### Exercise details:
Only the lines containing the string "офісу" are needed; copy all of them from the listing.

### Exercise material:
>>>>>
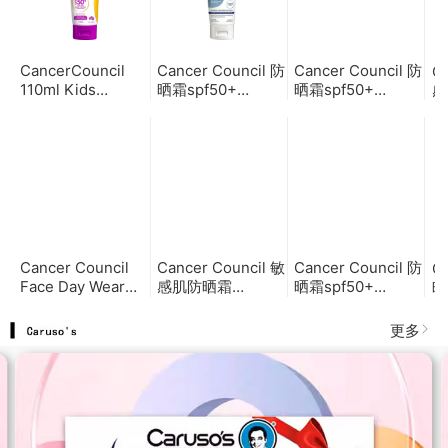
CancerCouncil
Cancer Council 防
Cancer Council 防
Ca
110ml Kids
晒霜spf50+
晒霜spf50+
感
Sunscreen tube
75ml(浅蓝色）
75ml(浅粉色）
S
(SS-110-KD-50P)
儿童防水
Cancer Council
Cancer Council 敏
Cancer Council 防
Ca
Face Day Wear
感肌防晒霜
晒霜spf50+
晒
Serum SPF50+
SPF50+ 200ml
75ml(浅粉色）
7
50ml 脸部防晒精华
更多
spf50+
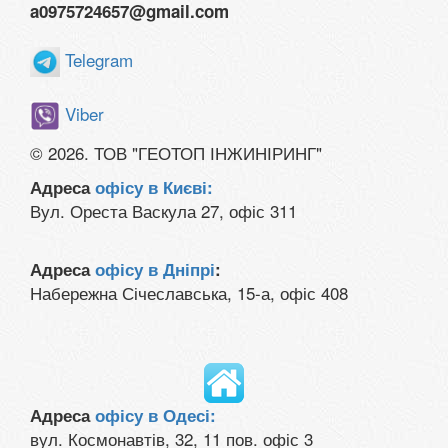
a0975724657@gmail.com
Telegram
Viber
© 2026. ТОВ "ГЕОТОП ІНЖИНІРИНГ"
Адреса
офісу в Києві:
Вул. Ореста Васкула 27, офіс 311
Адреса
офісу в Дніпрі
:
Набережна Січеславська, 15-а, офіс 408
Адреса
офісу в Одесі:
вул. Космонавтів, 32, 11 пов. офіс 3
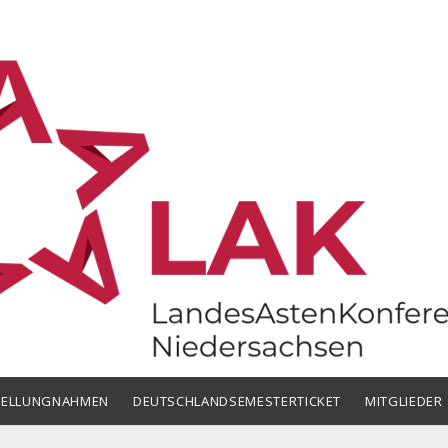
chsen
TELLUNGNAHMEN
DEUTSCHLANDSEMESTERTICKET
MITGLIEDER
<<<<<
>>>>>
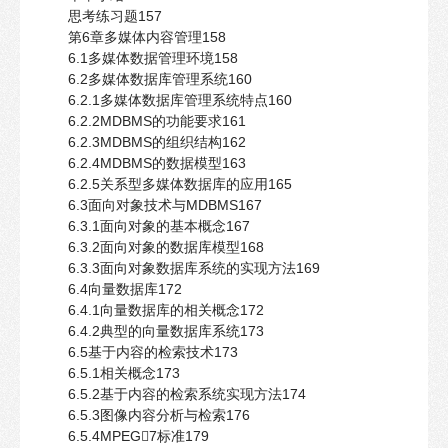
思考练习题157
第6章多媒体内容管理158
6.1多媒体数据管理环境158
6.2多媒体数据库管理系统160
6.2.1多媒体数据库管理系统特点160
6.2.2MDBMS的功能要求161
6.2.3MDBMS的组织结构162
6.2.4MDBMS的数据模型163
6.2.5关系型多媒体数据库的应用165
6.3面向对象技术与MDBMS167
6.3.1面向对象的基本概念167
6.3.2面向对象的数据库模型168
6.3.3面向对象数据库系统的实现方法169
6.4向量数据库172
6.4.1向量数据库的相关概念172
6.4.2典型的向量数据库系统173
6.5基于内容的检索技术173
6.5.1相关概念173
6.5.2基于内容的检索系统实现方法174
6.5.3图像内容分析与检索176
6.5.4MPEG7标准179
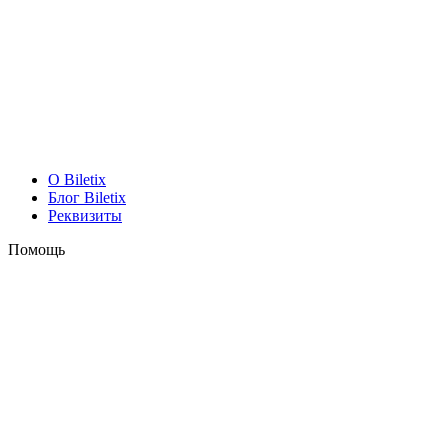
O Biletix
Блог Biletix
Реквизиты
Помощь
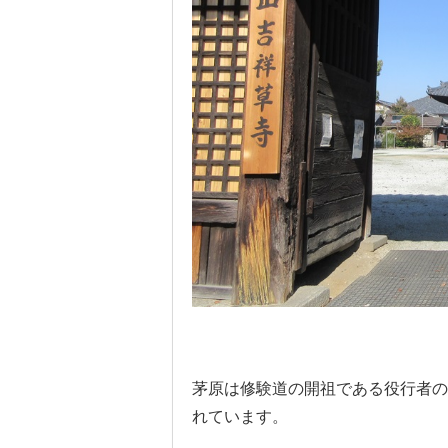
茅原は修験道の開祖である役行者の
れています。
<<<<<
>>>>>
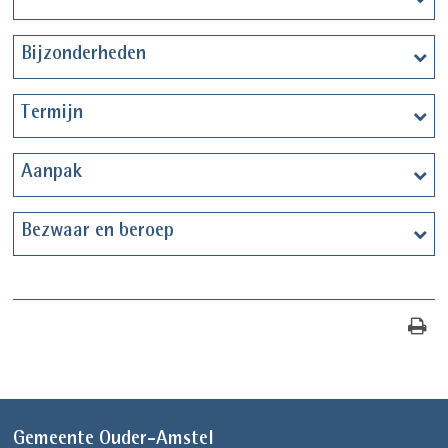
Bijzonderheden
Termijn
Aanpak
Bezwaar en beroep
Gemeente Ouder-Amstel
<<<<<
### Response area:
офісу в Києві:
офісу в Дніпрі
офісу в Одесі:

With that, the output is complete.